## Task requirements
The answer must consist of every line below that contains the word "tell".

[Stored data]
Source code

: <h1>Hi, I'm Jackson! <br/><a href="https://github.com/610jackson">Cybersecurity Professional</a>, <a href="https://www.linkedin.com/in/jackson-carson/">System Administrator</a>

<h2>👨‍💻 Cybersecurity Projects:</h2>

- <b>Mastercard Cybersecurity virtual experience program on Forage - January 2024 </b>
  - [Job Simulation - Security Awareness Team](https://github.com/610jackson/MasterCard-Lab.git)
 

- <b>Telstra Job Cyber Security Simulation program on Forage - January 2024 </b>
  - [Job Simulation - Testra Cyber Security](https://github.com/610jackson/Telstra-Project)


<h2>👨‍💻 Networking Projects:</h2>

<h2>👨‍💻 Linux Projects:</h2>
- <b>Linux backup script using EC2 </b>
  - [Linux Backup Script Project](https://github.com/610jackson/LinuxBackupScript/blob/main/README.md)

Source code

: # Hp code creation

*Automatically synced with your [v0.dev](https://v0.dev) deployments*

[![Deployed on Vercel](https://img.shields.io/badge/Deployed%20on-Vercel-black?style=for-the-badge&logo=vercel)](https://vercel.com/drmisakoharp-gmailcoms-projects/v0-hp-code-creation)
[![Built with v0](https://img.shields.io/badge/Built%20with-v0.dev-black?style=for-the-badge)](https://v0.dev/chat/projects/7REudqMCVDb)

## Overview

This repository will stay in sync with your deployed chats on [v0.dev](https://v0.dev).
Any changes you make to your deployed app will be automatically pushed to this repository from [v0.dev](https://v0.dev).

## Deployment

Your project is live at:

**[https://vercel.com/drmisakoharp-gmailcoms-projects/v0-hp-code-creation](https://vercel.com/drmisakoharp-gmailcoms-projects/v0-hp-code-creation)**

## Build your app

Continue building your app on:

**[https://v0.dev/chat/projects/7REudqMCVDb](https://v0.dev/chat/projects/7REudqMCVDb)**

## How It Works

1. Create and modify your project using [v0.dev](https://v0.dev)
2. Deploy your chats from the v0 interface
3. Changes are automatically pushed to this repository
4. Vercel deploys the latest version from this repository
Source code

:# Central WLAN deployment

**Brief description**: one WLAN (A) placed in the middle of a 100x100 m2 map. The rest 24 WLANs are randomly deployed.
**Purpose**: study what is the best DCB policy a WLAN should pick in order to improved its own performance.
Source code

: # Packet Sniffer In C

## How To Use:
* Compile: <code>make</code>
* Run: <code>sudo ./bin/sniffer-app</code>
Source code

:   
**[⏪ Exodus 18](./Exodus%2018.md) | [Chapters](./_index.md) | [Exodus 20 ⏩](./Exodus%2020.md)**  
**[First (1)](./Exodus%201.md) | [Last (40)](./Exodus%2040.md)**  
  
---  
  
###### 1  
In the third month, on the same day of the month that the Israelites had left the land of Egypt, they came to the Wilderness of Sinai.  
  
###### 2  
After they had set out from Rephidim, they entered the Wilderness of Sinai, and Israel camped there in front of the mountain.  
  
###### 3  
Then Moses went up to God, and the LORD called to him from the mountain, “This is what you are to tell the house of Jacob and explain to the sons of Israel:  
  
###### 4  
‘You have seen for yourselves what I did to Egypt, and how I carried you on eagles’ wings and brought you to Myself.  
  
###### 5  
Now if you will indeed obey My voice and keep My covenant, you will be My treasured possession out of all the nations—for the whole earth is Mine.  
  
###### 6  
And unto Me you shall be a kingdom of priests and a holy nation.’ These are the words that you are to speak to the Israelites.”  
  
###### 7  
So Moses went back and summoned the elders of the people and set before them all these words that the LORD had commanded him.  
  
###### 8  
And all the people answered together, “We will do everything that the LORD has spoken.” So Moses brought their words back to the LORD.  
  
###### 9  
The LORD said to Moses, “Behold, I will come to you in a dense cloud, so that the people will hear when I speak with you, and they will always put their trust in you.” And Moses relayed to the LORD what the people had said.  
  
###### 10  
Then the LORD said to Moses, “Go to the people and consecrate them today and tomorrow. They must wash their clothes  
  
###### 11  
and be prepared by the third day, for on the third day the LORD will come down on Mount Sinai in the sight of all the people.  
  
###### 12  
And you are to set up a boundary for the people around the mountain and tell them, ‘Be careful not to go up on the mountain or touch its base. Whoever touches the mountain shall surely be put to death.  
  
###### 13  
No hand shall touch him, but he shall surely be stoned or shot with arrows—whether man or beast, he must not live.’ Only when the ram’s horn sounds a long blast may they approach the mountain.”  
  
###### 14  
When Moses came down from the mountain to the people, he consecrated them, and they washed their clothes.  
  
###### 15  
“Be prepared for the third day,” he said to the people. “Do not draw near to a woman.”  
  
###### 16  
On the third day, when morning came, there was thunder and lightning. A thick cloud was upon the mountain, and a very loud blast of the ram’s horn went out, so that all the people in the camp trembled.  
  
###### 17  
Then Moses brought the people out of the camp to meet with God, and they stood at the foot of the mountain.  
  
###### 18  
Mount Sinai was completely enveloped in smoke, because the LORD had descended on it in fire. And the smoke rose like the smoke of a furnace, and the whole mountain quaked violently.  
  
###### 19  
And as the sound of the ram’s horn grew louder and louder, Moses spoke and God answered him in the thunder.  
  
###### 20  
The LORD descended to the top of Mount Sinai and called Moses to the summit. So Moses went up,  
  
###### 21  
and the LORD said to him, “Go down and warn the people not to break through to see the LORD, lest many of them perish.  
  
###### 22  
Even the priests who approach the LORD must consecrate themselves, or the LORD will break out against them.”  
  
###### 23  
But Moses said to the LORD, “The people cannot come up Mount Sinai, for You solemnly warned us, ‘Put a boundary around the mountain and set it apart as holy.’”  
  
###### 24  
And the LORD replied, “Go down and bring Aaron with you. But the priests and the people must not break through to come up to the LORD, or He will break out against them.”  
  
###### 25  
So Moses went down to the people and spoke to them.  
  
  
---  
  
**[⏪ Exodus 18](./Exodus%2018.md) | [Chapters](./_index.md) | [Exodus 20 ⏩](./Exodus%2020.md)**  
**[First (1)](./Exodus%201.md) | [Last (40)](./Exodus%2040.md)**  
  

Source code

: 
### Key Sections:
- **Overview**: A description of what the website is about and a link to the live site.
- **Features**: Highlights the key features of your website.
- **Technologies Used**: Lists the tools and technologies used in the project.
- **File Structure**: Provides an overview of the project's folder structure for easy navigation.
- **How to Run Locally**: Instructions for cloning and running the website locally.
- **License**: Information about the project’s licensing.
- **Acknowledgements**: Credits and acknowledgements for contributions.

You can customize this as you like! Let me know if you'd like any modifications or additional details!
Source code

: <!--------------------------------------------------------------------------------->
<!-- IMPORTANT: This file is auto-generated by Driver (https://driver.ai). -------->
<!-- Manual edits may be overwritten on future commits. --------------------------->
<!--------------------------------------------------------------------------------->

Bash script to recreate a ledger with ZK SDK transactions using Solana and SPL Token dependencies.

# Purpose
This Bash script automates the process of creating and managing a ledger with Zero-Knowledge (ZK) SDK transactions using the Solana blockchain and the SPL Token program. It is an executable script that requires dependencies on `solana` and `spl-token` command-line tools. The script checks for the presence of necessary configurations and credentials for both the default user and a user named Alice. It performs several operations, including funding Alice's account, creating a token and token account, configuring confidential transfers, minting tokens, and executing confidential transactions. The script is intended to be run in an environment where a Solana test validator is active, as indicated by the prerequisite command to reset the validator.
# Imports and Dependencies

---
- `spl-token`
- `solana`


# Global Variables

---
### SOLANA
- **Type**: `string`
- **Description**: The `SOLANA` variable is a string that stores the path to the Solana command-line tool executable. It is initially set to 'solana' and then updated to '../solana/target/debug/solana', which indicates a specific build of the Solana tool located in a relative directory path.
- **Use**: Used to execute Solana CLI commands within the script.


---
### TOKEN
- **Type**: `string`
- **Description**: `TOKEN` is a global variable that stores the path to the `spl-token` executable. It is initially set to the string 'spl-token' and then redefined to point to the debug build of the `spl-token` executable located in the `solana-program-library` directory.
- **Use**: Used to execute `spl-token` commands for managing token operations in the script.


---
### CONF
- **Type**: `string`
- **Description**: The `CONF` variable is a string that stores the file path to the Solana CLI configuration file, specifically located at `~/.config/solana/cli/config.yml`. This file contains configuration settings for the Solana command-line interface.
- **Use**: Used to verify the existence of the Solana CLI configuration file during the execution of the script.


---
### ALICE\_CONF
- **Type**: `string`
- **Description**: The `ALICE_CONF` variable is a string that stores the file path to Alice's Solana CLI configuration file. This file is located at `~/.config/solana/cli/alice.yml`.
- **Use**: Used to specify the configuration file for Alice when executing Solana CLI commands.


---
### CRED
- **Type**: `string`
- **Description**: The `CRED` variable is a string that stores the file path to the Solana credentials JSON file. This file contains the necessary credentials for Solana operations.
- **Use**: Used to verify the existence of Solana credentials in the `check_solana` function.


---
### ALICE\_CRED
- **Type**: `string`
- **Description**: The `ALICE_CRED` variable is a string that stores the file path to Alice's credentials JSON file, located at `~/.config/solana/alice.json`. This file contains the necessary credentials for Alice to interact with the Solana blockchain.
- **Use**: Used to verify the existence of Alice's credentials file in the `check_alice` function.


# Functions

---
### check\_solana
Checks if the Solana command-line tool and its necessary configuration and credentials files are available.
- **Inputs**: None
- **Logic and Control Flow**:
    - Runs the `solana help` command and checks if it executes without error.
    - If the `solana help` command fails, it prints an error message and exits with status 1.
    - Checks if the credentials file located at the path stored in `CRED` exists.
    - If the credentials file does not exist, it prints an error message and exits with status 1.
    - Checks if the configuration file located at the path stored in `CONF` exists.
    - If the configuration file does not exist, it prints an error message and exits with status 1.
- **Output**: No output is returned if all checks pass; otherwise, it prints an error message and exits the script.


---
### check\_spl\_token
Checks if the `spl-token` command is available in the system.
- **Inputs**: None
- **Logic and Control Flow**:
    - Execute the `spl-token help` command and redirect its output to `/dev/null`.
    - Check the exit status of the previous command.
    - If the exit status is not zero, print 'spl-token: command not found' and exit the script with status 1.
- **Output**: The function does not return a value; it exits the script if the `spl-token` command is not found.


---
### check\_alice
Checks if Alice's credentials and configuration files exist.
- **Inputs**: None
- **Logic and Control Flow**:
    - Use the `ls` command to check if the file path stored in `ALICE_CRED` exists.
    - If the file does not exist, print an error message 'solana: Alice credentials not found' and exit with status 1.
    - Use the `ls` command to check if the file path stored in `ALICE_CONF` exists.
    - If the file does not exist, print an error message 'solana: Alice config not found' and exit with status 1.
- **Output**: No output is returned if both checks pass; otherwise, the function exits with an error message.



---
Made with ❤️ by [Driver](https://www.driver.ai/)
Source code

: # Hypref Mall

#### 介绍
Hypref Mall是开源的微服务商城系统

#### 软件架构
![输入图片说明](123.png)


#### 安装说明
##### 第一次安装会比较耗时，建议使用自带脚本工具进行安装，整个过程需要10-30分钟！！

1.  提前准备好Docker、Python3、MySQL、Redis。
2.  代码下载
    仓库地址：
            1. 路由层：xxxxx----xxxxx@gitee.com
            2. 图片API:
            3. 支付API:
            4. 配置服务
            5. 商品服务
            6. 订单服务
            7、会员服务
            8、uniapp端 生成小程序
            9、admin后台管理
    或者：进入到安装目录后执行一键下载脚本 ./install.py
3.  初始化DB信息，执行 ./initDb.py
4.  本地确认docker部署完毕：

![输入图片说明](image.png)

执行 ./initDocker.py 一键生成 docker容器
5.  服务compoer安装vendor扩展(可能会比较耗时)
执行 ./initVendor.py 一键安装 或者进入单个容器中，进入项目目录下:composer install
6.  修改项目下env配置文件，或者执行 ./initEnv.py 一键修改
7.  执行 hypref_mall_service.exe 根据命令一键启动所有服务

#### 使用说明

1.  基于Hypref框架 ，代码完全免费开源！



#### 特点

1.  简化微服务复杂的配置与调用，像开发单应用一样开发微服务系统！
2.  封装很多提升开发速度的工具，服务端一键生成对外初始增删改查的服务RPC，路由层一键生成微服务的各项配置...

## Answer section
Then Moses went up to God, and the LORD called to him from the mountain, “This is what you are to tell the house of Jacob and explain to the sons of Israel:  
And you are to set up a boundary for the people around the mountain and tell them, ‘Be careful not to go up on the mountain or touch its base. Whoever touches the mountain shall surely be put to death.  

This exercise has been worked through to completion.